Plybon, who hears reports of possible beach-related illnesses through Surfrider, said he can confirm three cases of infections from deadly antibiotic-resistant staph bacteria, which spreads rapidly from person to person or by indirect contact through open wounds. But he agreed with Mekenas the cases could be a coincidence. "It's tough to say," he said. "The water turbidity, color and algal blooms that have been happening in Seaside have been pretty dark. That is typical for this time of year, but it's been funkier than it usually is."

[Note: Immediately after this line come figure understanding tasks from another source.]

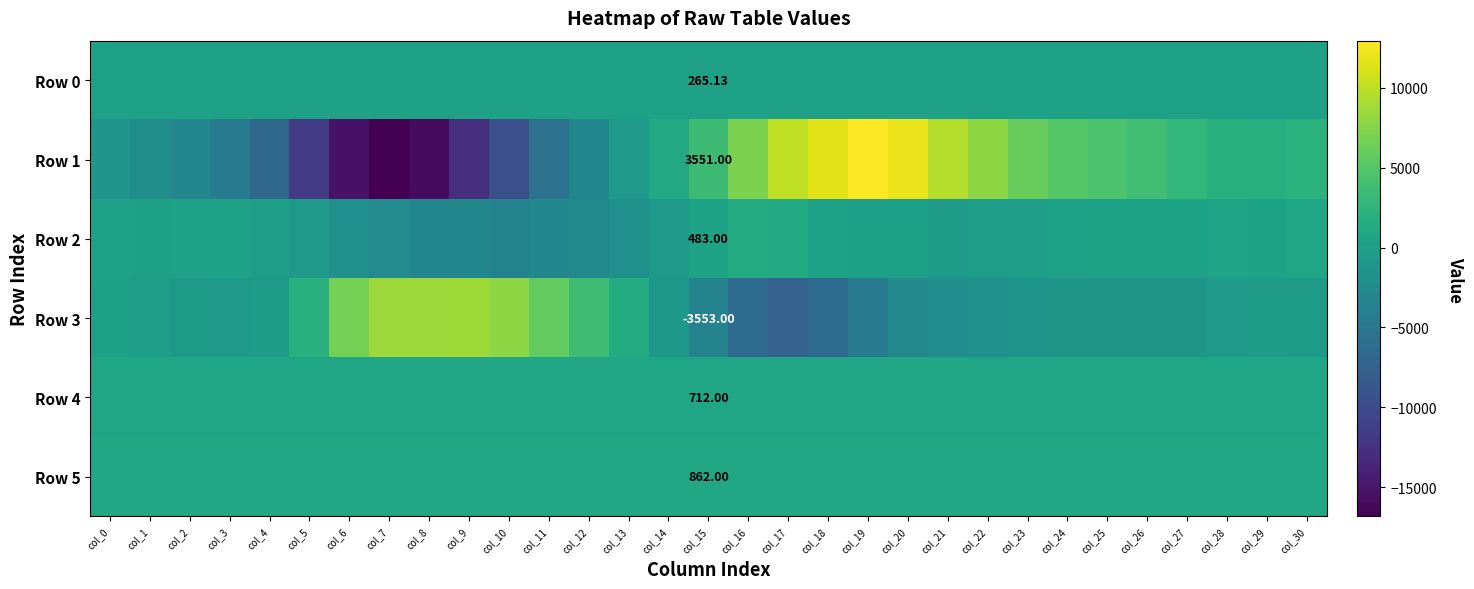

What is the difference between the Row 0 values at col_21 and col_1?

1.0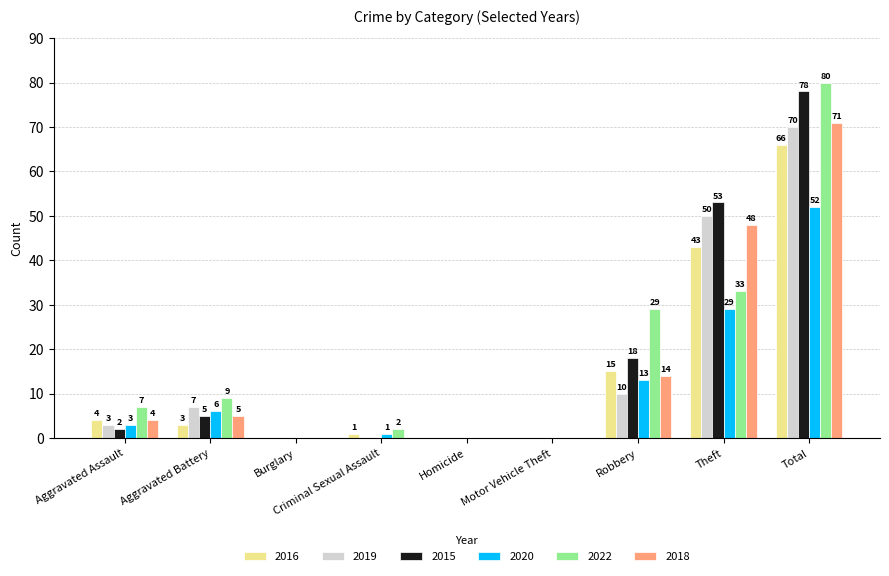

Reading right to left, list all the values displayed in this chart.

2016: Total=66	Theft=43	Robbery=15	Motor Vehicle Theft=0	Homicide=0	Criminal Sexual Assault=1	Burglary=0	Aggravated Battery=3	Aggravated Assault=4
2019: Total=70	Theft=50	Robbery=10	Motor Vehicle Theft=0	Homicide=0	Criminal Sexual Assault=0	Burglary=0	Aggravated Battery=7	Aggravated Assault=3
2015: Total=78	Theft=53	Robbery=18	Motor Vehicle Theft=0	Homicide=0	Criminal Sexual Assault=0	Burglary=0	Aggravated Battery=5	Aggravated Assault=2
2020: Total=52	Theft=29	Robbery=13	Motor Vehicle Theft=0	Homicide=0	Criminal Sexual Assault=1	Burglary=0	Aggravated Battery=6	Aggravated Assault=3
2022: Total=80	Theft=33	Robbery=29	Motor Vehicle Theft=0	Homicide=0	Criminal Sexual Assault=2	Burglary=0	Aggravated Battery=9	Aggravated Assault=7
2018: Total=71	Theft=48	Robbery=14	Motor Vehicle Theft=0	Homicide=0	Criminal Sexual Assault=0	Burglary=0	Aggravated Battery=5	Aggravated Assault=4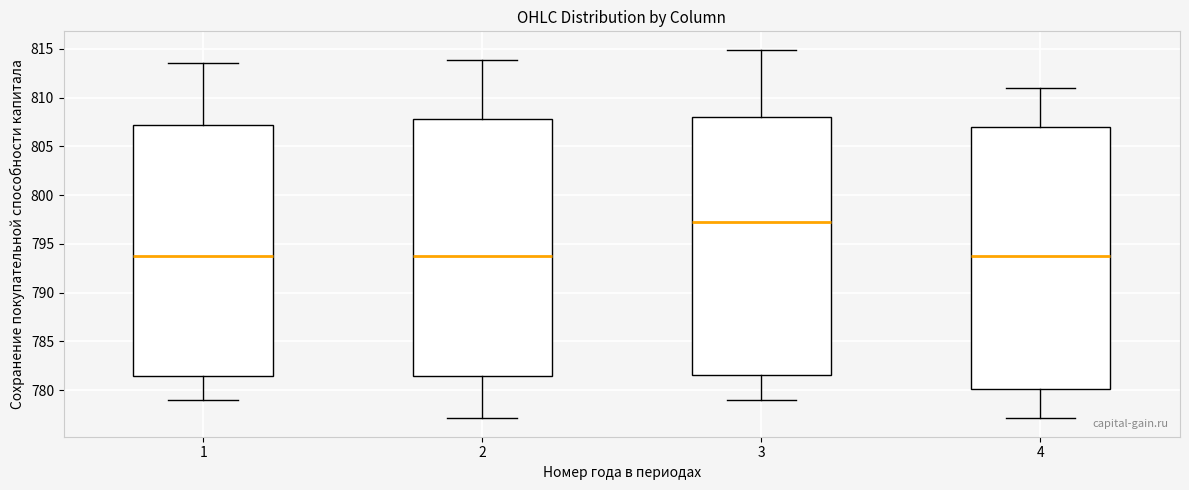

Reading left to right, transcribe this box plot: for each box, give where its median line is, the range the box spans, and where its two whiskers end, as read against the y-axis. The values are not printed on the chart, so give them approximately, as read against the axis.

1: median 793.5, box 781.5 to 807.0, whiskers 779.0 to 813.5
2: median 793.5, box 781.5 to 808.0, whiskers 777.0 to 814.0
3: median 797.0, box 781.5 to 808.0, whiskers 779.0 to 815.0
4: median 793.5, box 780.0 to 807.0, whiskers 777.0 to 811.0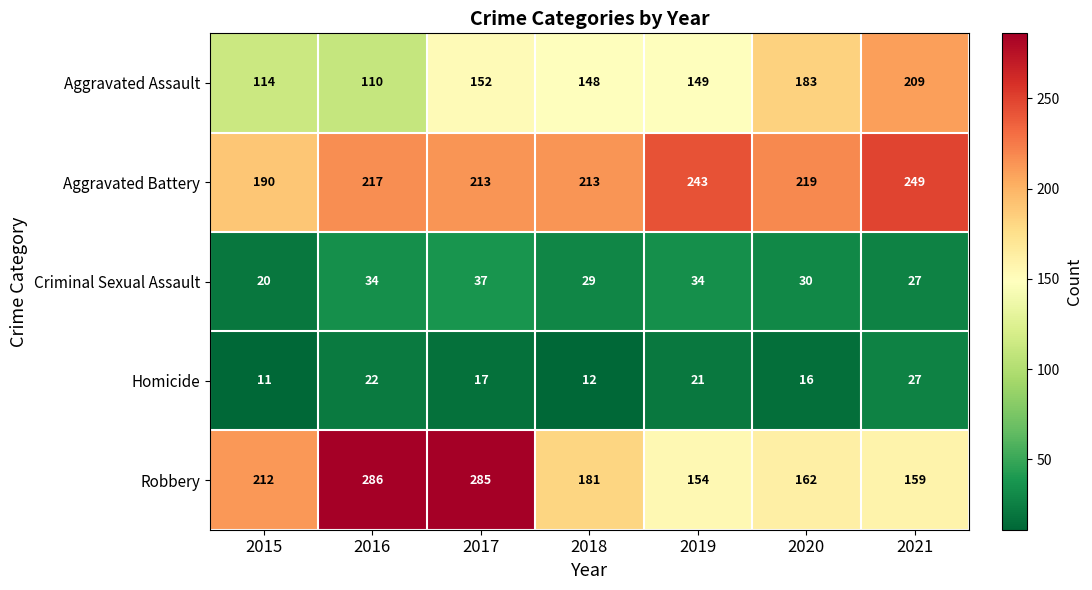

What is the difference between the Criminal Sexual Assault values at 2020 and 2015?

10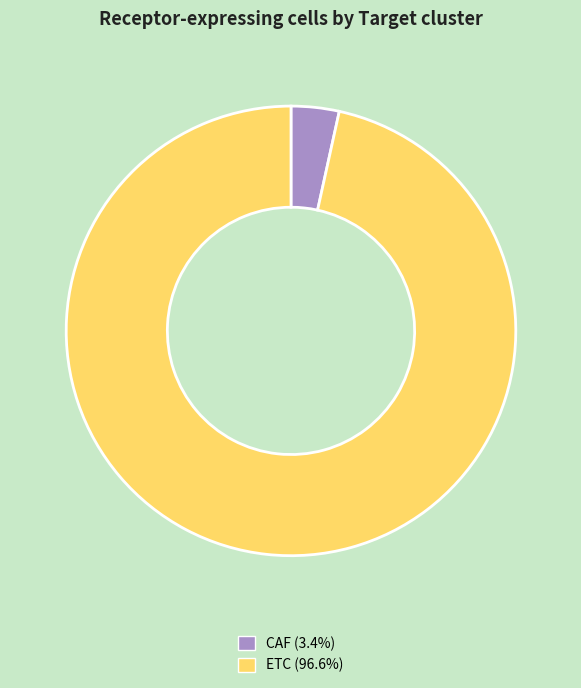

Is it true that ETC is 97% of the pie?

True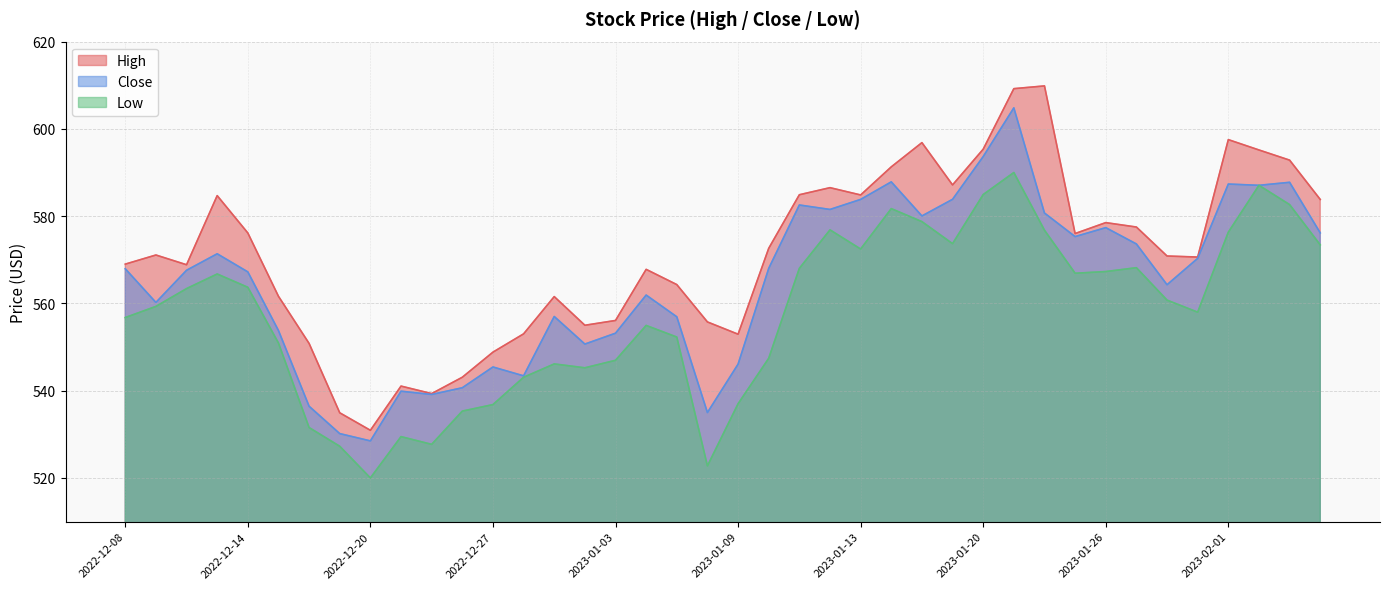

True or false: Close and Low cross at least once.

False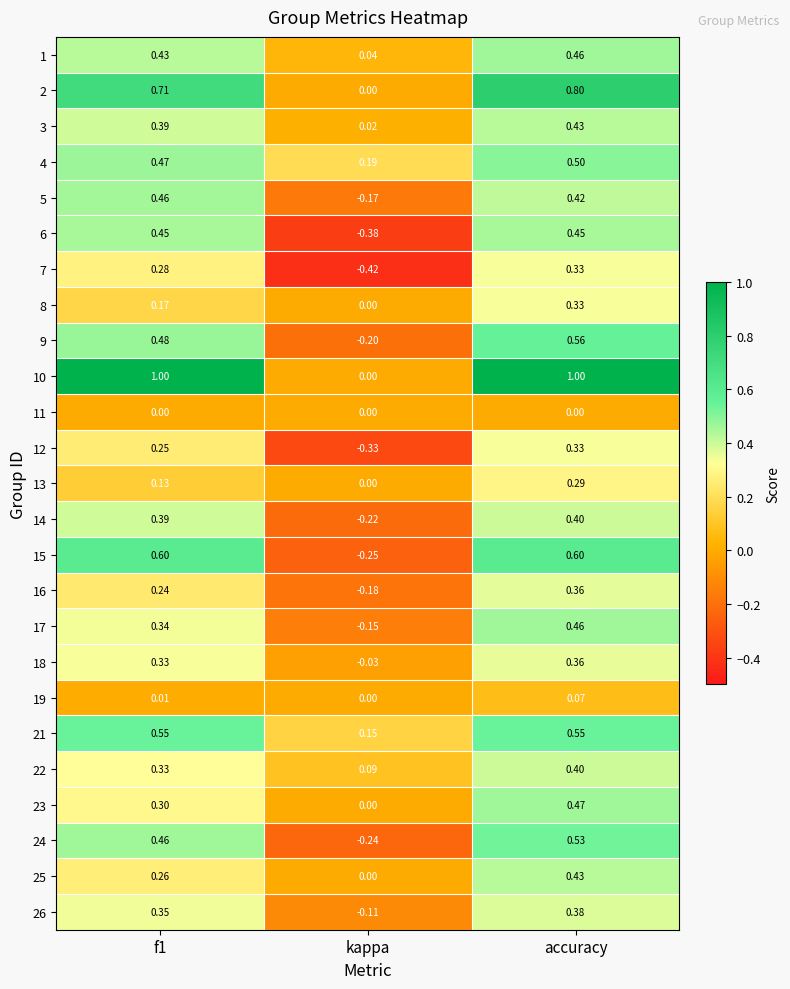

Count the number of categories in the chart.

3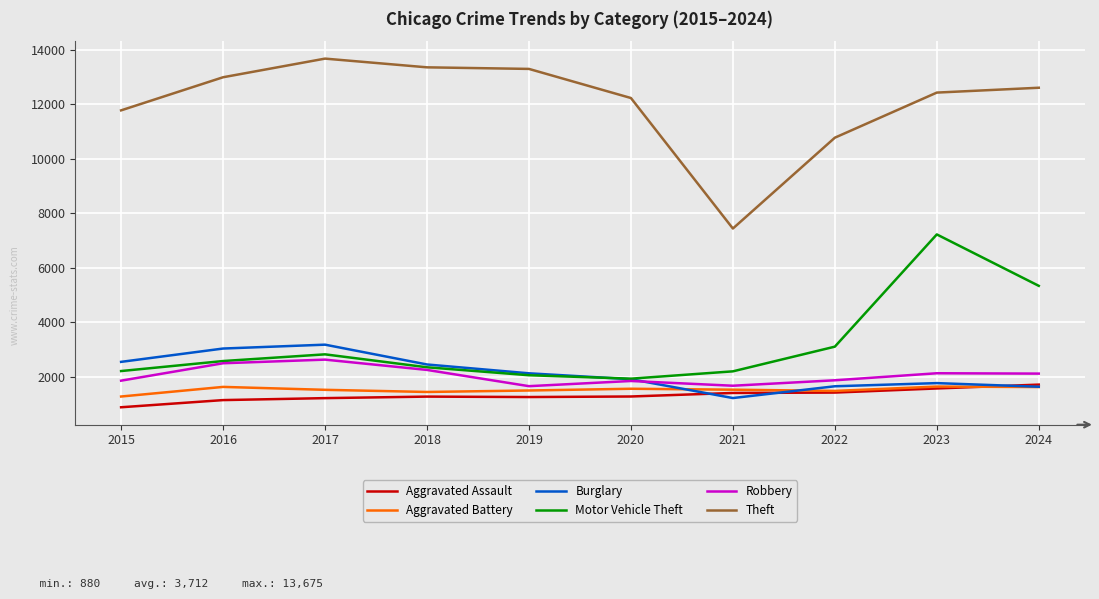

At which category is the sum across all series the highest?

2023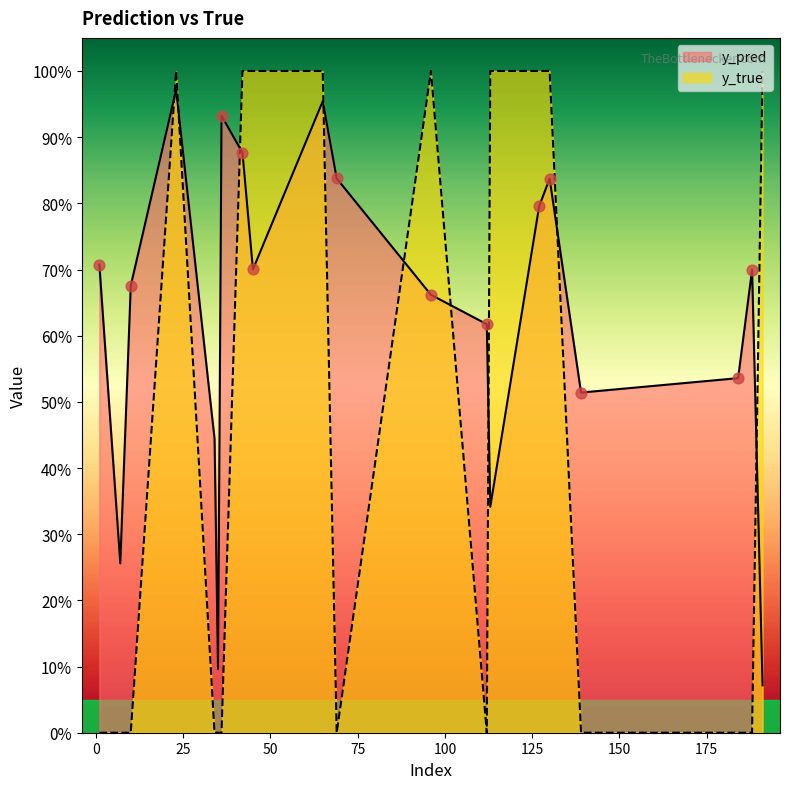

Which series has the largest total across all categories?

y_pred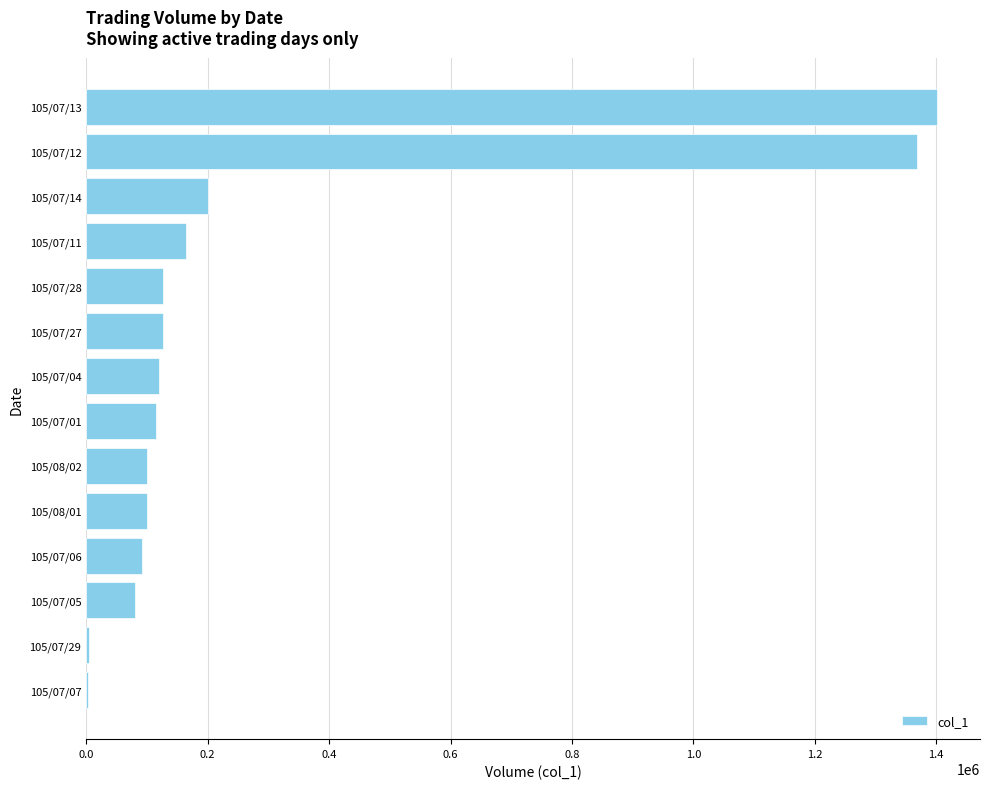

What is the maximum value shown in the chart?

1402000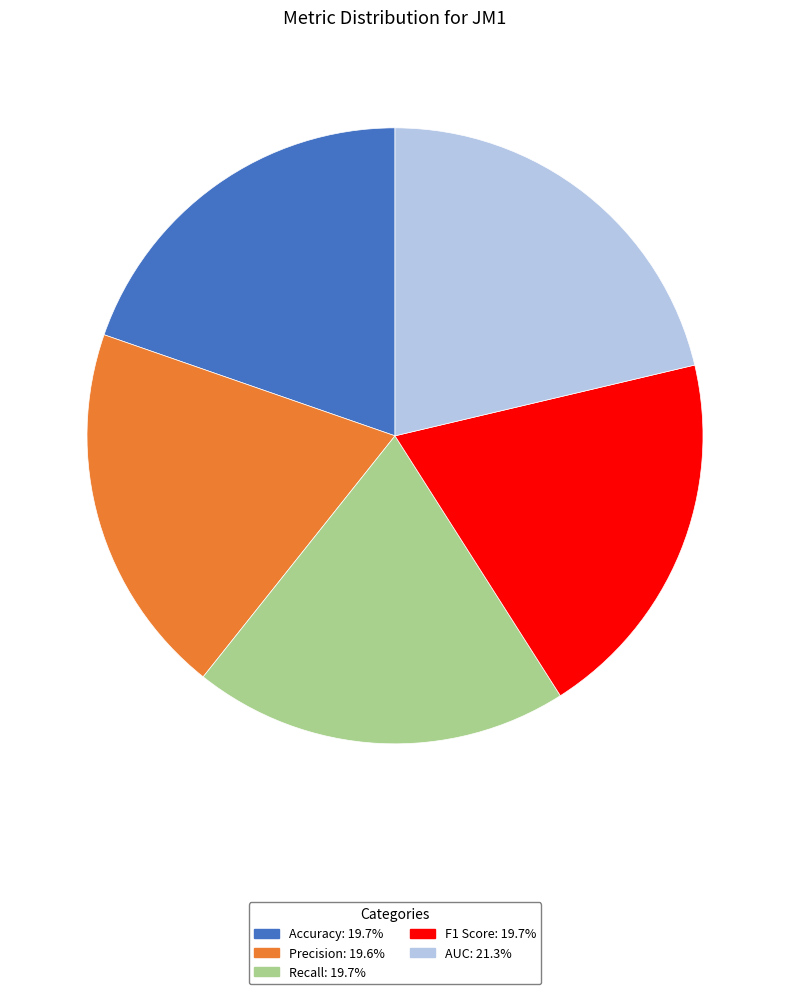

Combined, do Recall: 19.7% and AUC: 21.3% account for over 50%?

No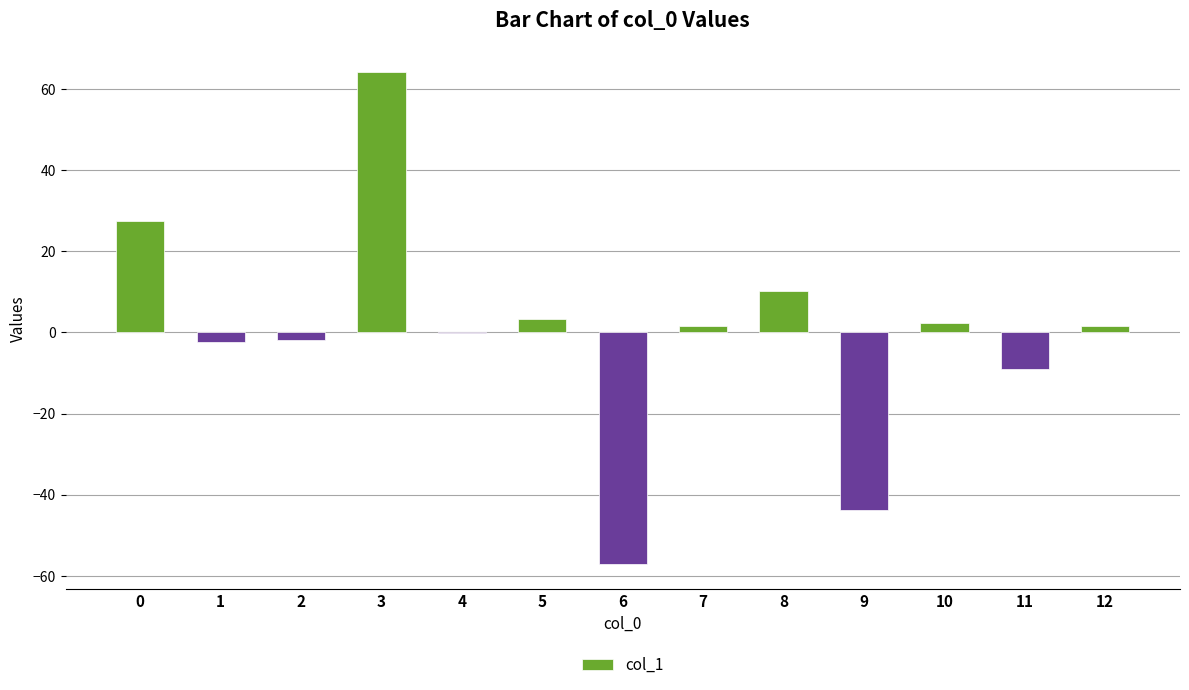

At which category does the chart reach its peak across all series?

3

Although water tested at Astoria High showed a couple of spikes in the Cove's bacteria levels in early to mid-March, concentrations appeared down by the end of the month. Now, the class needs more samples - more volunteers who regularly collect and deliver them Mondays, the student' testing day - to better track what's happening off the coast, said Roth. "We'd like to be able to expand the program," he said. "The more data we have the better."
Plybon agreed, noting if the community starts now, it can prevent some problems from happening in the future, like those in California, where "it's been so urbanized that with the stormwater runoff on the coast after any rainstorm, they basically give a two-day warning to folks," often without needing to do tests.
"Our goal in Oregon is not to get there," Plybon said. "If we plan properly now and work with cities and with coastal communities for best management practices for things like stormwater and sewage, those things can help us in the long term, so we don't end up like California one day with high health advisories every time it rains."